「客観事実」と「自分の声」はセットで記す
さて、道中メモに書くことは、旅の行程やイベントなど、身の回りに起きたことだけではありません。家に帰ってやることや帰りに買っておくもの、家族に話したくなったこと、思い出した昔の話など、旅に関係のないアイデアなど、思いついたことは何でも書いておきます。内容に着目してみると、道中メモは大きく分けて以下の2種類になります。
・「客観事実」を記録しておくためのメモ
・「自分の声」を記録しておくためのメモ
「客観事実の記録としてのメモ」は、行程や食べたものなど、正確な情報を残しておくためのものです。たとえば、「○時△分に金沢駅に到着」とか、「昼ごはんはシラス丼を食べた」とか、「ガイドさんがあの名画についてこんなエピソードを紹介していた」とかいった単純な情報のことです。
これに対して、「自分の声」とは何かというと、自分の感じたことや考えたこと、思い浮かんだことなど、「自分自身に取材したこと」です。「駅に着いたが、おなかが減って歩き回る気がしない」「シラス丼はさっぱりして腹持ちもいい」「ガイドさんの説は本当だろうか?」といったことです。
観光地や街歩きなど、「資料」がたくさん手に入る場合、訪れた場所の詳細などは資料を見ればわかるので、「客観事実」は、かなり省くことができます。反対に、山歩きなど「資料」が少ない旅では、「○時△分、五つ辻から川沿いの道を下っている」などと、自分でちゃんと記録を残しておかないと、行程を振り返ることができません。

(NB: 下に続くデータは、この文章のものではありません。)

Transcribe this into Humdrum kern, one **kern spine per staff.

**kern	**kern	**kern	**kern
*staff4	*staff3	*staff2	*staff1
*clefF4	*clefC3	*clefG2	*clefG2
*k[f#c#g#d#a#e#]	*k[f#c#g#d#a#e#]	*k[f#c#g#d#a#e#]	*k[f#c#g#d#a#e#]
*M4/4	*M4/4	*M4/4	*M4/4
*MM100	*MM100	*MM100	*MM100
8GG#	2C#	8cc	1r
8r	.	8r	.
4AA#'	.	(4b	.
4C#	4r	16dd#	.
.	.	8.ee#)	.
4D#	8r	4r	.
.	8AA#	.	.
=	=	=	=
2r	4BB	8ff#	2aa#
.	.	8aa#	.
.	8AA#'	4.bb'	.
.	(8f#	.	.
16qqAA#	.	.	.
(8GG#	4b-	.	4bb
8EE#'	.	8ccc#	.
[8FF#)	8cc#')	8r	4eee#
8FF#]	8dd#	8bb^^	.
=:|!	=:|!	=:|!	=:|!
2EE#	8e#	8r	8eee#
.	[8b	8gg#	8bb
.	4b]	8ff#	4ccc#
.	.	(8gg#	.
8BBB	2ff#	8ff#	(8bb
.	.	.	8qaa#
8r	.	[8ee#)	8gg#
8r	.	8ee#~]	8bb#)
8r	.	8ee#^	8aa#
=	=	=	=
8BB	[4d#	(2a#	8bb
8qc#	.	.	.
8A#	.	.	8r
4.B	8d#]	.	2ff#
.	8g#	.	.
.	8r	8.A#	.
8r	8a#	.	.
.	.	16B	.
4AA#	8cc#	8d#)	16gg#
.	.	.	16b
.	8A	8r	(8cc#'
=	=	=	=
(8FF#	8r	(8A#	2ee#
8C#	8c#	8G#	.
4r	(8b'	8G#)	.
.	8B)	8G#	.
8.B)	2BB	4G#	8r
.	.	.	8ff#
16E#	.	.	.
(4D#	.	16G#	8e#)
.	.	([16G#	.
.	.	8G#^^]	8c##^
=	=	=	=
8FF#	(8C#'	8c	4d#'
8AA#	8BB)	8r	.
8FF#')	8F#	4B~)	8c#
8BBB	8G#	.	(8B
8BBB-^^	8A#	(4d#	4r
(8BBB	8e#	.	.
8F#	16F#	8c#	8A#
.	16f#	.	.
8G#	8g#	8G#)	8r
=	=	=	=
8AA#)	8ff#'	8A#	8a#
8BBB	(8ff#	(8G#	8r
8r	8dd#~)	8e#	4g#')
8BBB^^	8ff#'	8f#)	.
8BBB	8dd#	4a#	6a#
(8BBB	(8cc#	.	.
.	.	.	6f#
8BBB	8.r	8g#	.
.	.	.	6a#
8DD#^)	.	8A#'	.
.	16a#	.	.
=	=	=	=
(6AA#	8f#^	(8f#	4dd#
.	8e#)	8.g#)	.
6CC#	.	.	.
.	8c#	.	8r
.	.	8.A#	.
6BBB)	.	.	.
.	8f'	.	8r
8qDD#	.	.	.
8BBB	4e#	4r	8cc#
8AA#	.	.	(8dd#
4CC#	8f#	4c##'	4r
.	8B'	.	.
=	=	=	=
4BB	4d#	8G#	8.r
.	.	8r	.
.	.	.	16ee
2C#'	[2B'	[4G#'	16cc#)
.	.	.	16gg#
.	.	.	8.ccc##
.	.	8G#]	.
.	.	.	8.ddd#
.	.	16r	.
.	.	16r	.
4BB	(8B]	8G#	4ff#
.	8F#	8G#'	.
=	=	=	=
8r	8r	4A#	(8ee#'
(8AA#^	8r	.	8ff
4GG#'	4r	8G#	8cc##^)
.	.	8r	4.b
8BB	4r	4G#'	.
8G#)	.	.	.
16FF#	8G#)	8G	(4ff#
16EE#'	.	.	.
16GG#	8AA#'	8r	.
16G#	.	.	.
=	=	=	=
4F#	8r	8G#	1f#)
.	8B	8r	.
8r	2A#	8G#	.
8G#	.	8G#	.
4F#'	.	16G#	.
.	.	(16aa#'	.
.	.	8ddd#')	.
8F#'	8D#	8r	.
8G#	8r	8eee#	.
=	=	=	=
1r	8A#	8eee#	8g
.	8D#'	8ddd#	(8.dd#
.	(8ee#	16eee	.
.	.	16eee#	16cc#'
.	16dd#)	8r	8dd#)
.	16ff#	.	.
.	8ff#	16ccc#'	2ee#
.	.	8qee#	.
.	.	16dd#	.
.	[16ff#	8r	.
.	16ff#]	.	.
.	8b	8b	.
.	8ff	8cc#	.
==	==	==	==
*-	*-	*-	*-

この2種類の記録は、別々の紙に書くのではなく、セットで記録しておくといいでしょう。僕は次のように、行頭の記号で書き分けています。
○バス待合所で休憩していると、通りがかったおばさんがみかんをくれた
☆さすが四国、旅人にやさしいなあ
○印が「客観事実」、☆印が「自分の声」です。こうしておくと、あとで行程だけを振り返りたいときには「○」だけをチェックしていけばいいことになります。書くときにも、読むときにも、わかりやすくて便利な方法です。